TASK INSTRUCTIONS: Gather every line in the material below that contains the string "volume" and copy each one. The match is case-sensitive.

INFORMATION PROVIDED:
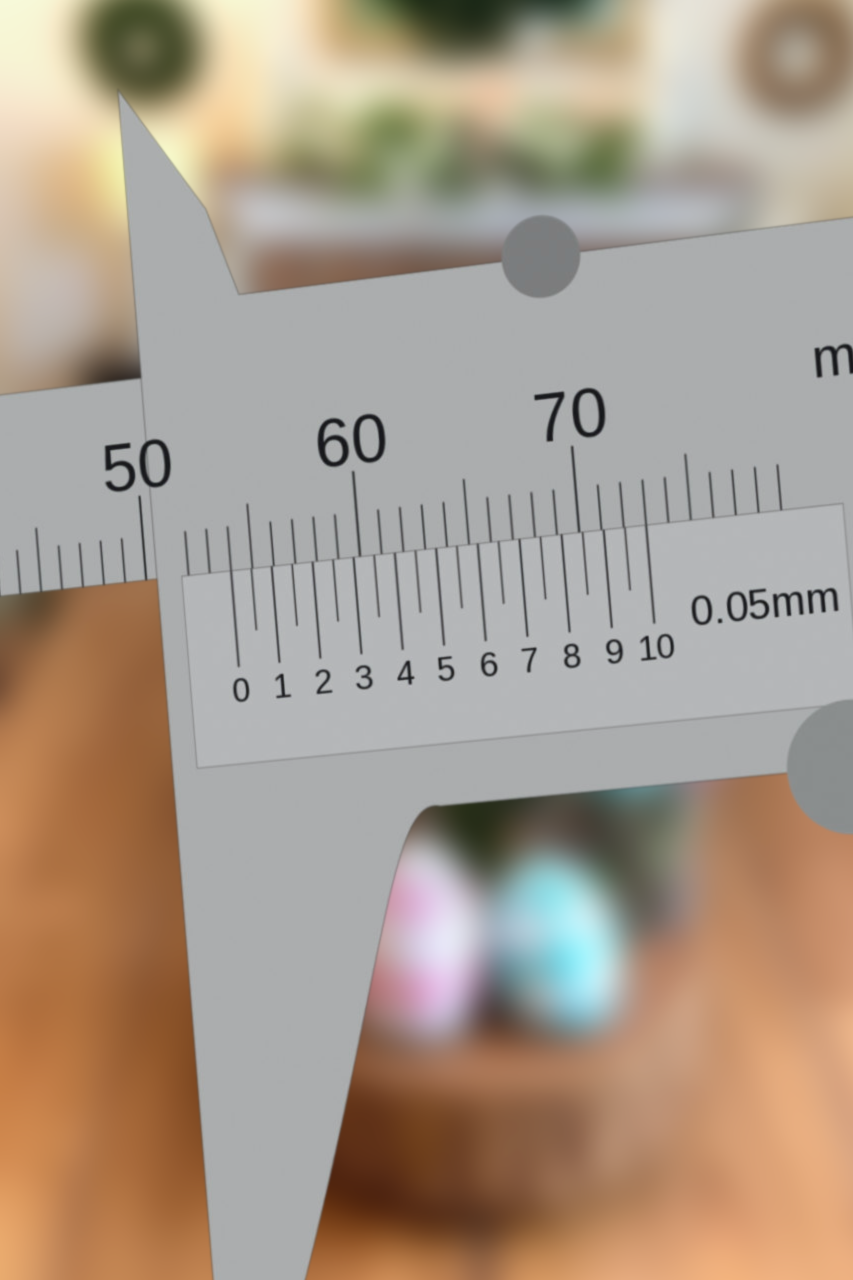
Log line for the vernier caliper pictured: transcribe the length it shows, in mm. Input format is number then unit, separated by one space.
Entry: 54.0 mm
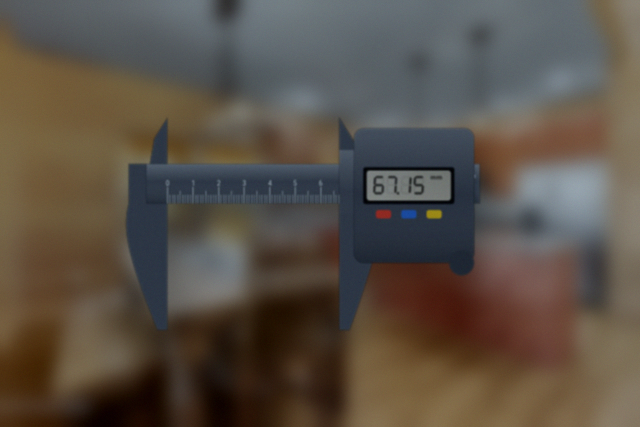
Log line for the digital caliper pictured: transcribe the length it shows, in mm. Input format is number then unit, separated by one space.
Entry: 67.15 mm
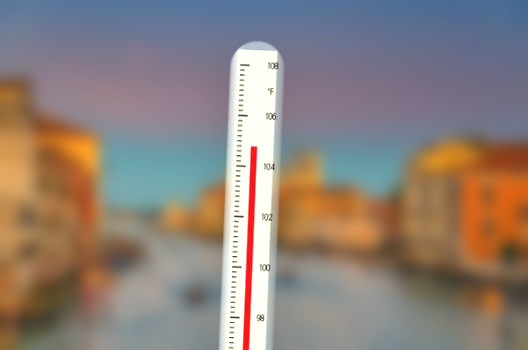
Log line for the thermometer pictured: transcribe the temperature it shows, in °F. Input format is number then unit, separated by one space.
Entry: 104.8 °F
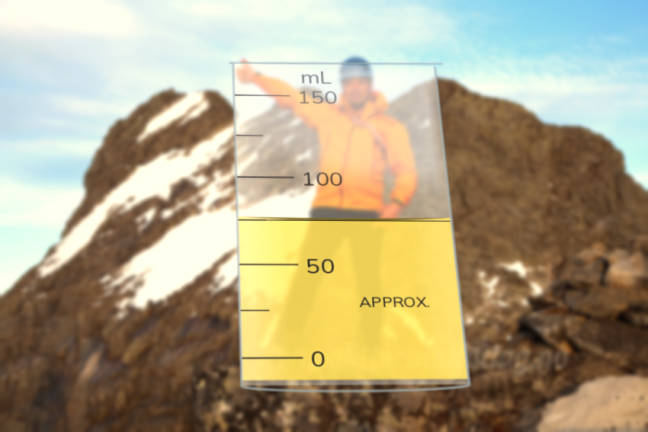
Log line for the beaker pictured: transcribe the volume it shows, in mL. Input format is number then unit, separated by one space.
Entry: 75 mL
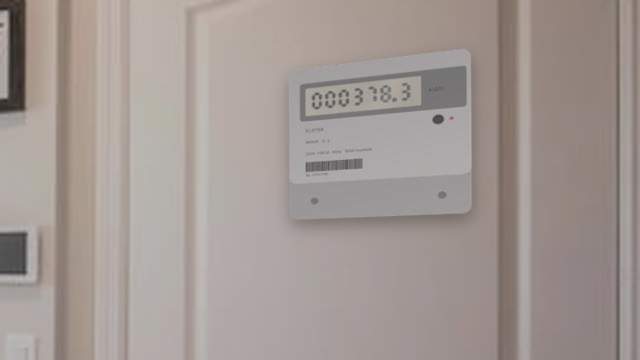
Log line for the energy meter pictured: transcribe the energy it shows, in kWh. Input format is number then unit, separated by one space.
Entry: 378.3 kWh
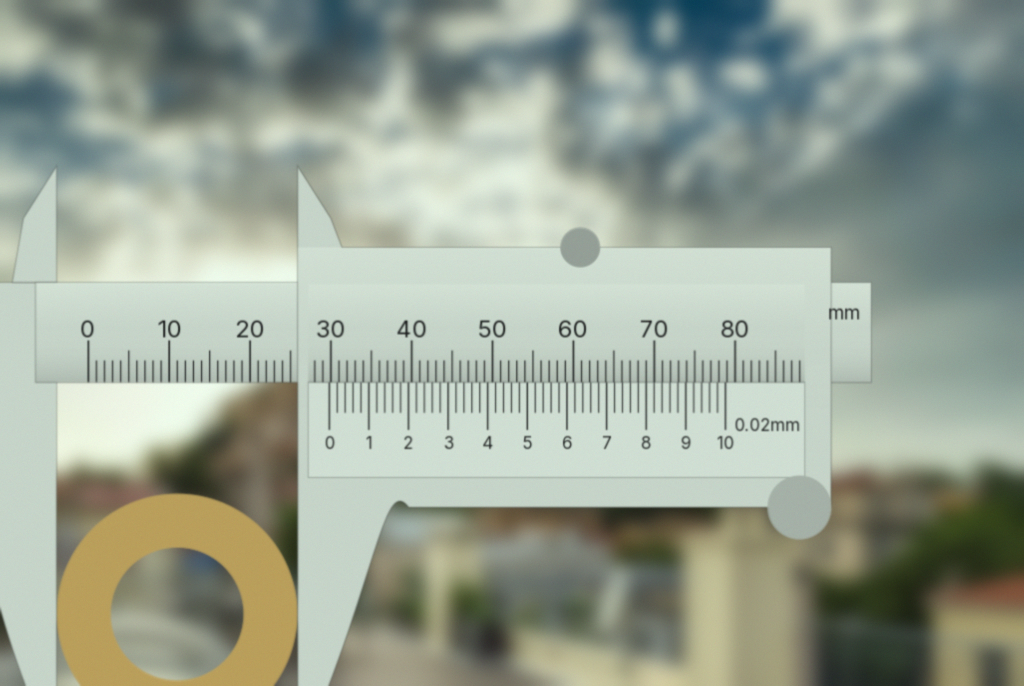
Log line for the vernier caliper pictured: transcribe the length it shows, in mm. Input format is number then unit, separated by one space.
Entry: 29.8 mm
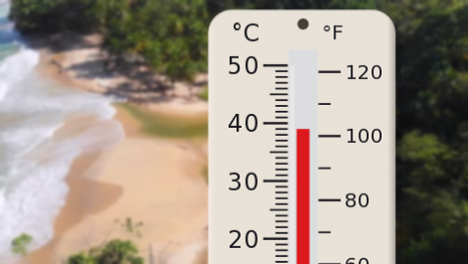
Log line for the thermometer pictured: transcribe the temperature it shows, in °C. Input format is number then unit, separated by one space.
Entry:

---

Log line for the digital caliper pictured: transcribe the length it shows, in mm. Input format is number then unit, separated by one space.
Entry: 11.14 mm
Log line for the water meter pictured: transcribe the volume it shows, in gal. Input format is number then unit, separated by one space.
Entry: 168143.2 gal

ANSWER BOX:
Log line for the beaker pictured: transcribe the volume it shows, in mL. Input format is number then unit, separated by one space.
Log line for the water meter pictured: transcribe the volume it shows, in gal. Input format is number then unit, separated by one space.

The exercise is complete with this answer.